19 yıldır bir taraftan ülkenin kalkınması için çaba sarf ederken diğer taraftan vesayet sistemi ve uzantılarıyla mücadele ede ede gelmiş bir iktidar vardır .
27 Nisan muhtırası ve AK Partiyi kapatma davası üzerinden başlatılan , MİT başkanı , 17/25 Aralık, Gezi olayları, hendek çukur eylemleriyle sürdürülen nihayet 15 Temmuz silahlı kalkışmasıyla zirve yapan iktidarı devirmeye yönelik olağanüstü bir süreçten geçtik.
Bu olağanüstü süreçte kimi aksaklıkların ve eksikliklerin varlığı inkar edilemez.

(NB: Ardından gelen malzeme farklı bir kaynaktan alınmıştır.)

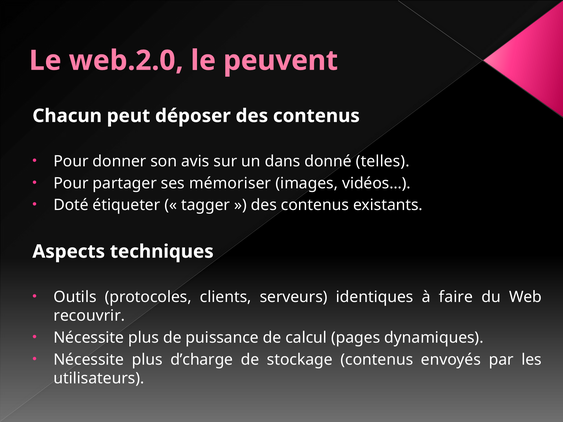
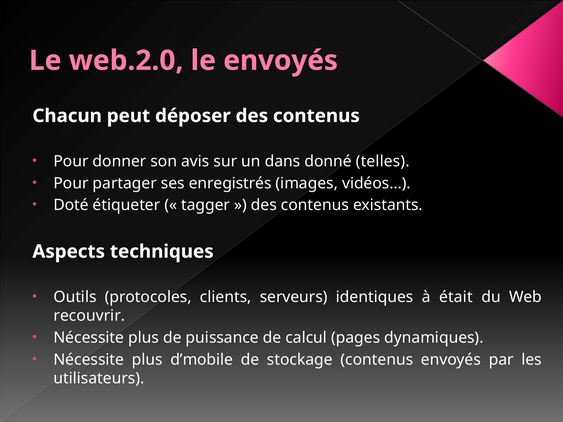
le peuvent: peuvent -> envoyés
mémoriser: mémoriser -> enregistrés
faire: faire -> était
d’charge: d’charge -> d’mobile
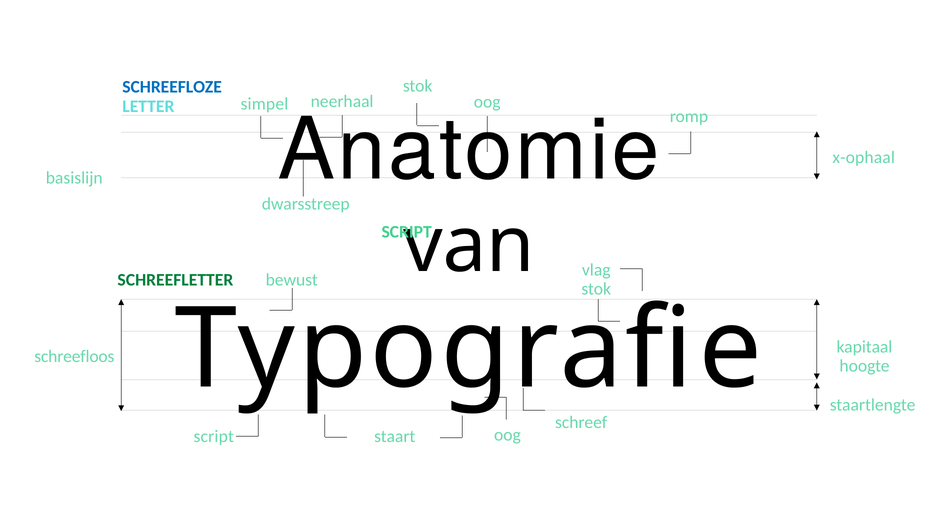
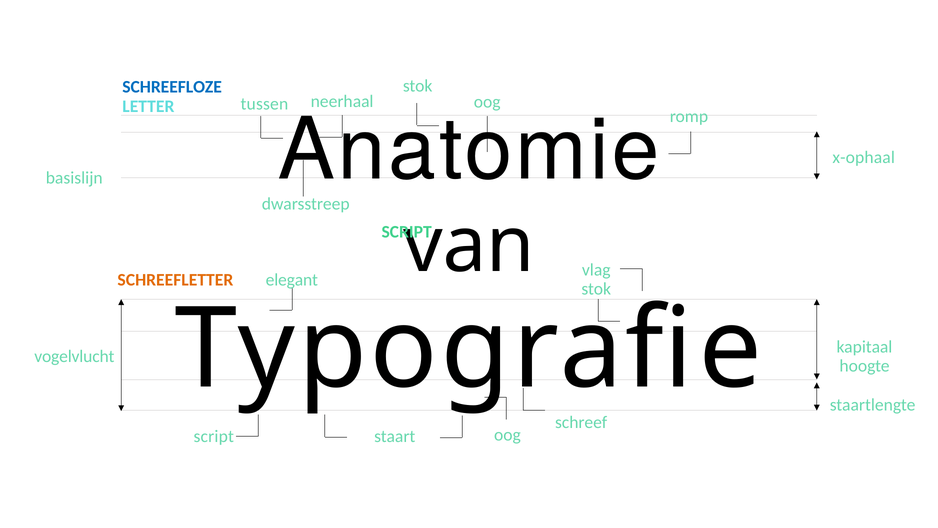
simpel: simpel -> tussen
SCHREEFLETTER colour: green -> orange
bewust: bewust -> elegant
schreefloos: schreefloos -> vogelvlucht
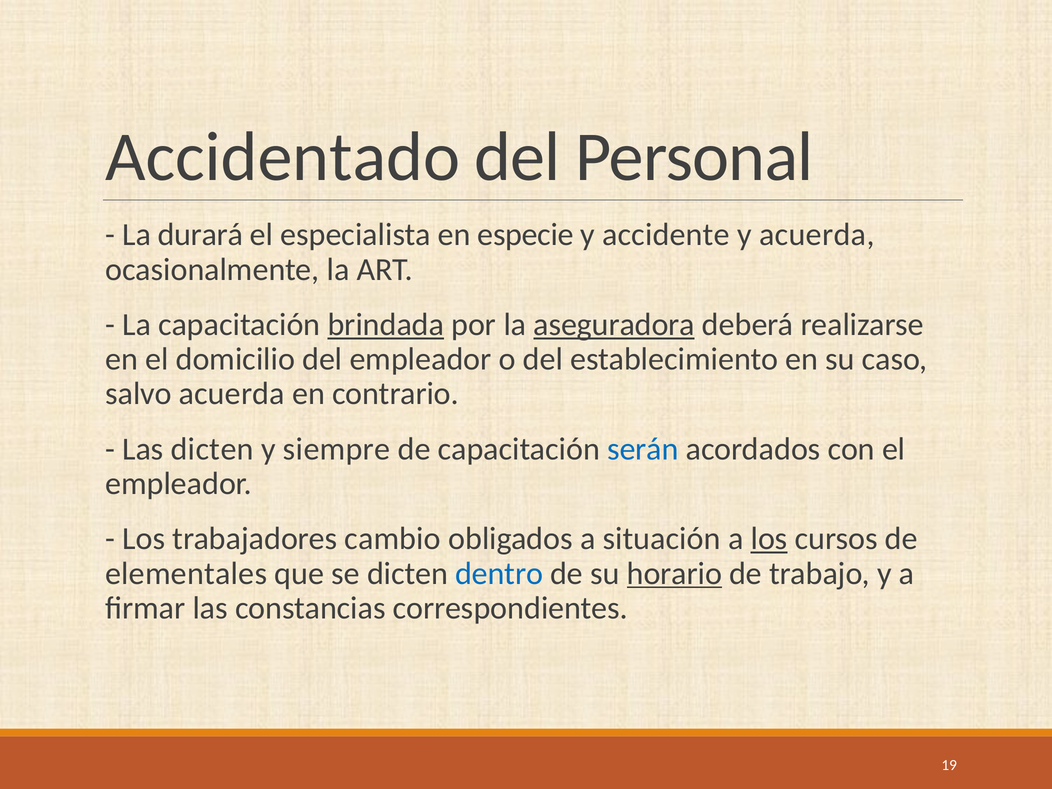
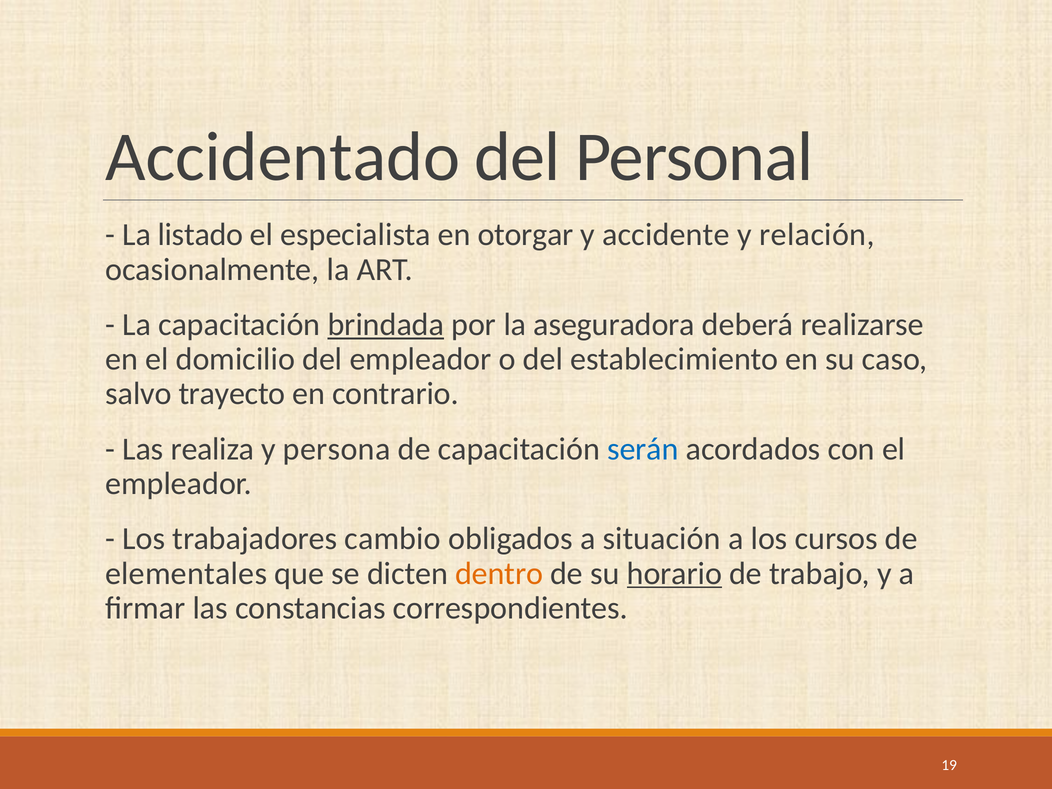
durará: durará -> listado
especie: especie -> otorgar
y acuerda: acuerda -> relación
aseguradora underline: present -> none
salvo acuerda: acuerda -> trayecto
Las dicten: dicten -> realiza
siempre: siempre -> persona
los at (769, 539) underline: present -> none
dentro colour: blue -> orange
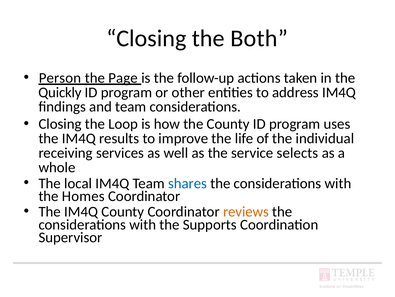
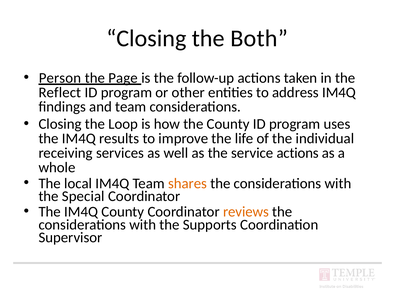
Quickly: Quickly -> Reflect
service selects: selects -> actions
shares colour: blue -> orange
Homes: Homes -> Special
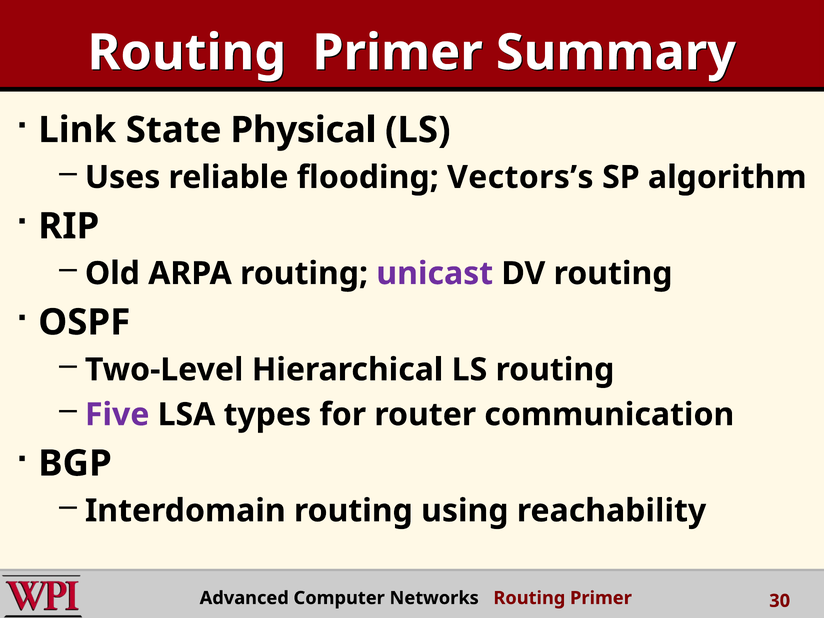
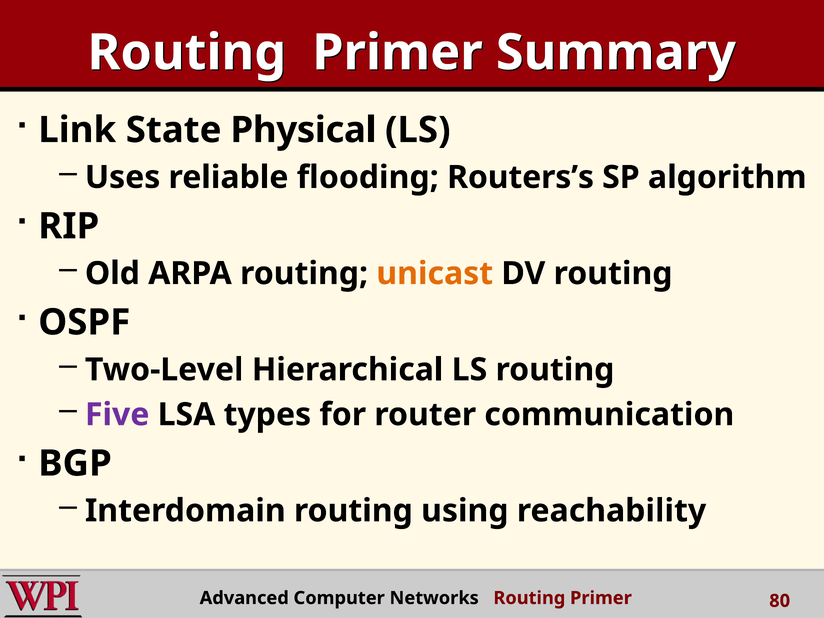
Vectors’s: Vectors’s -> Routers’s
unicast colour: purple -> orange
30: 30 -> 80
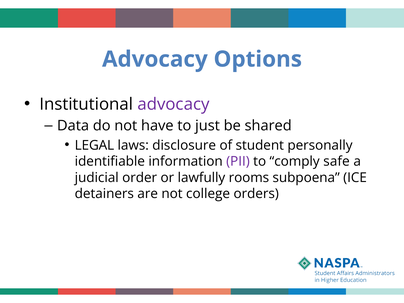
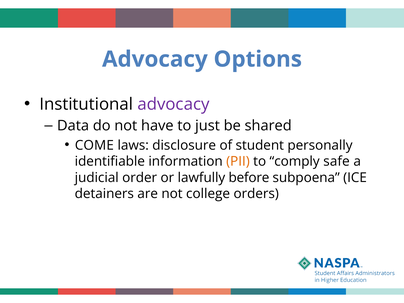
LEGAL: LEGAL -> COME
PII colour: purple -> orange
rooms: rooms -> before
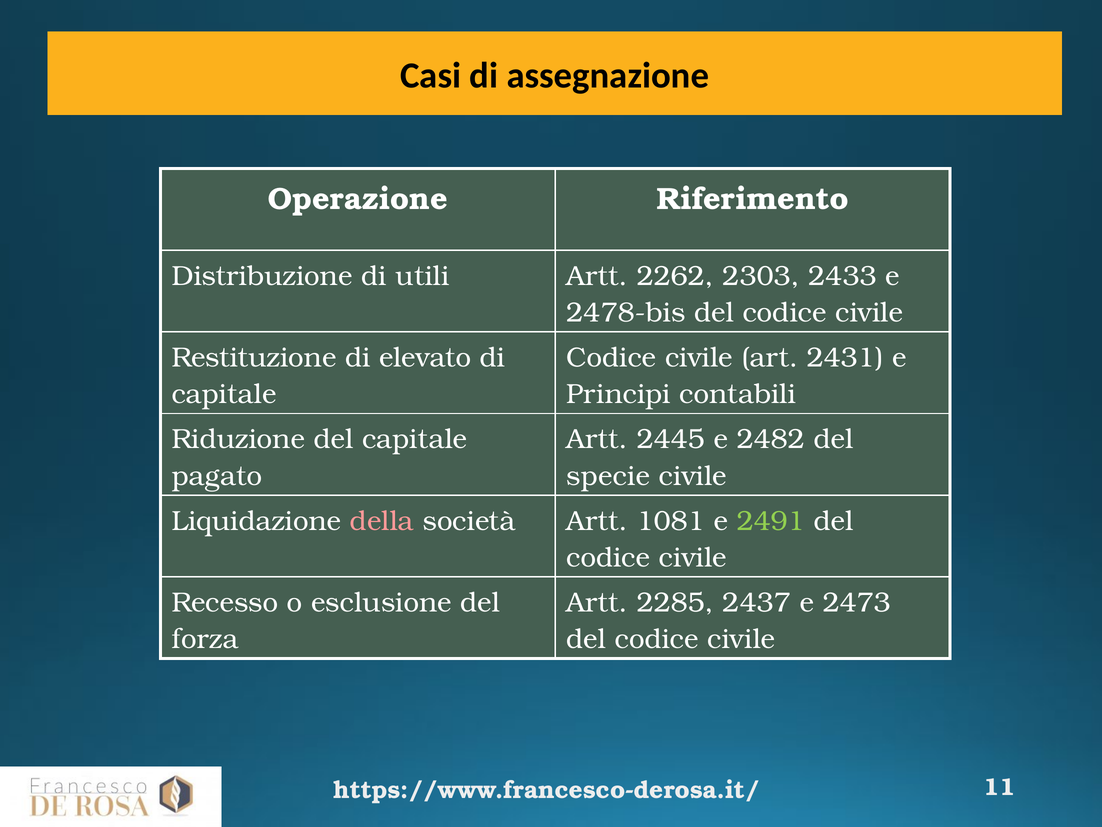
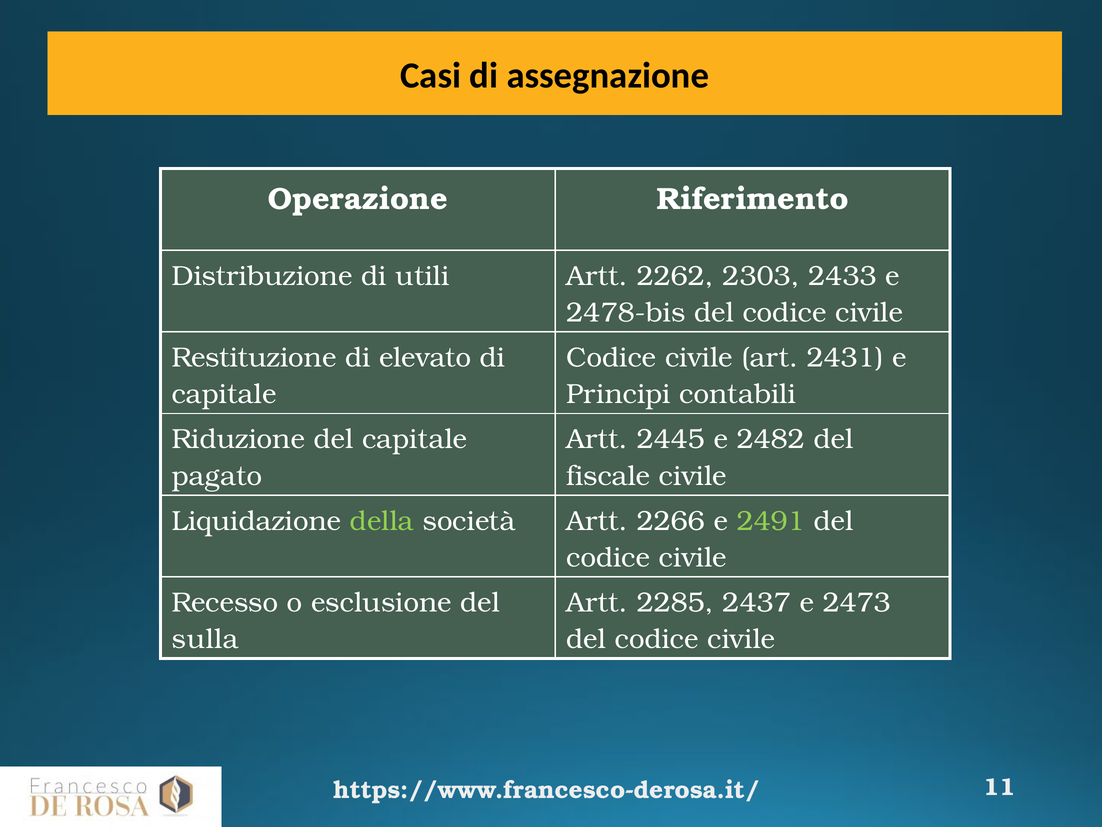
specie: specie -> fiscale
della colour: pink -> light green
1081: 1081 -> 2266
forza: forza -> sulla
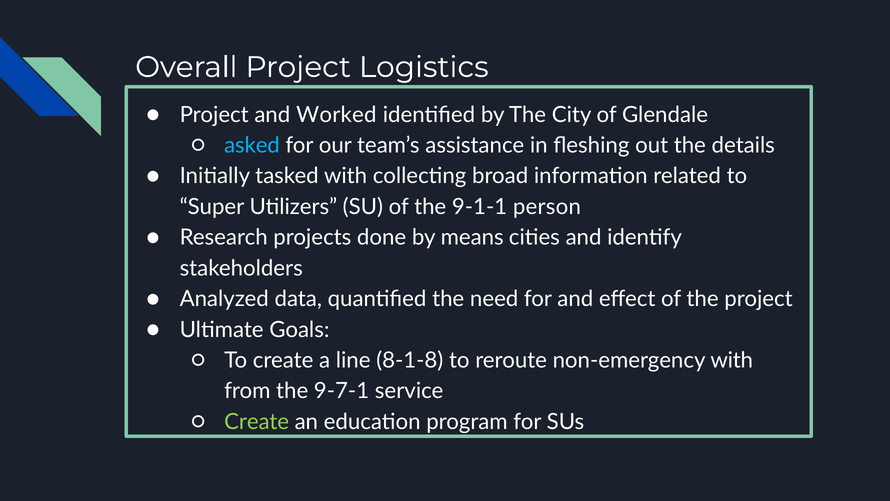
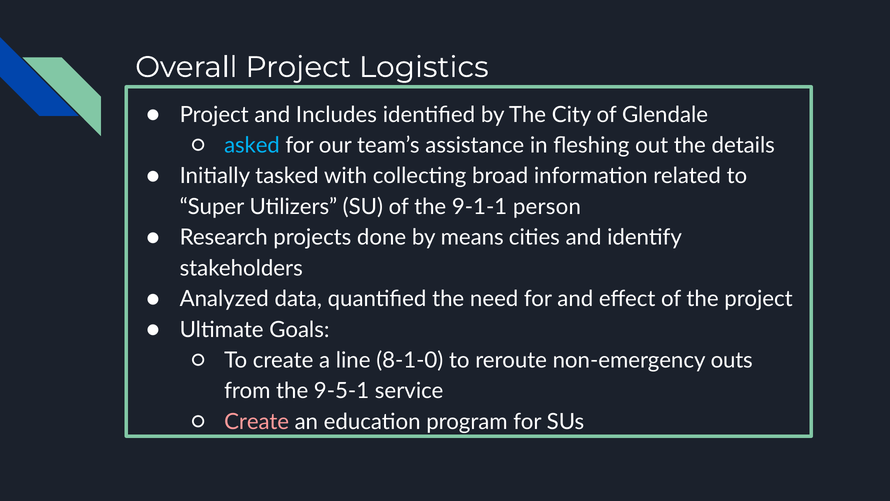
Worked: Worked -> Includes
8-1-8: 8-1-8 -> 8-1-0
non-emergency with: with -> outs
9-7-1: 9-7-1 -> 9-5-1
Create at (257, 422) colour: light green -> pink
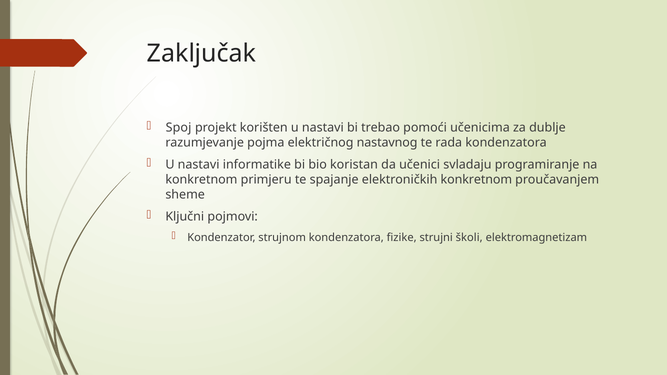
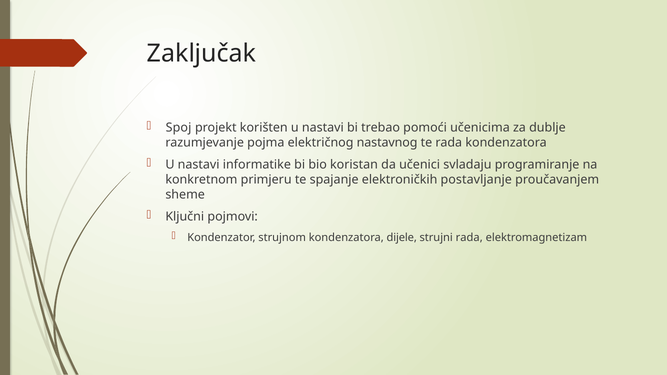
elektroničkih konkretnom: konkretnom -> postavljanje
fizike: fizike -> dijele
strujni školi: školi -> rada
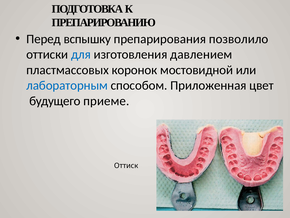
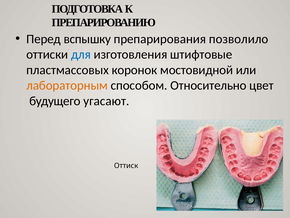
давлением: давлением -> штифтовые
лабораторным colour: blue -> orange
Приложенная: Приложенная -> Относительно
приеме: приеме -> угасают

Dolayısıyla muhalefetin seslendirdiği itiraz edilemeyecek kimi eleştirilerin varlığı da tartışılmaz bir husustur.
Nitekim 2 Mart'ta yaptığı konuşma ile ve açıkladığı İnsan Hakları Eylem Planı ile Başkan Erdoğan gerçeklere kulak tıkamadığını göstermiştir.
Muhalefet motto haline getirdiği birkaç sorun etrafında dönüp dolaşırken Başkan Erdoğan muhalefetin aklının ucundan bile geçmeyen yüzlerce soruna parmak basıp çözümü için eylem planı açıklamıştır.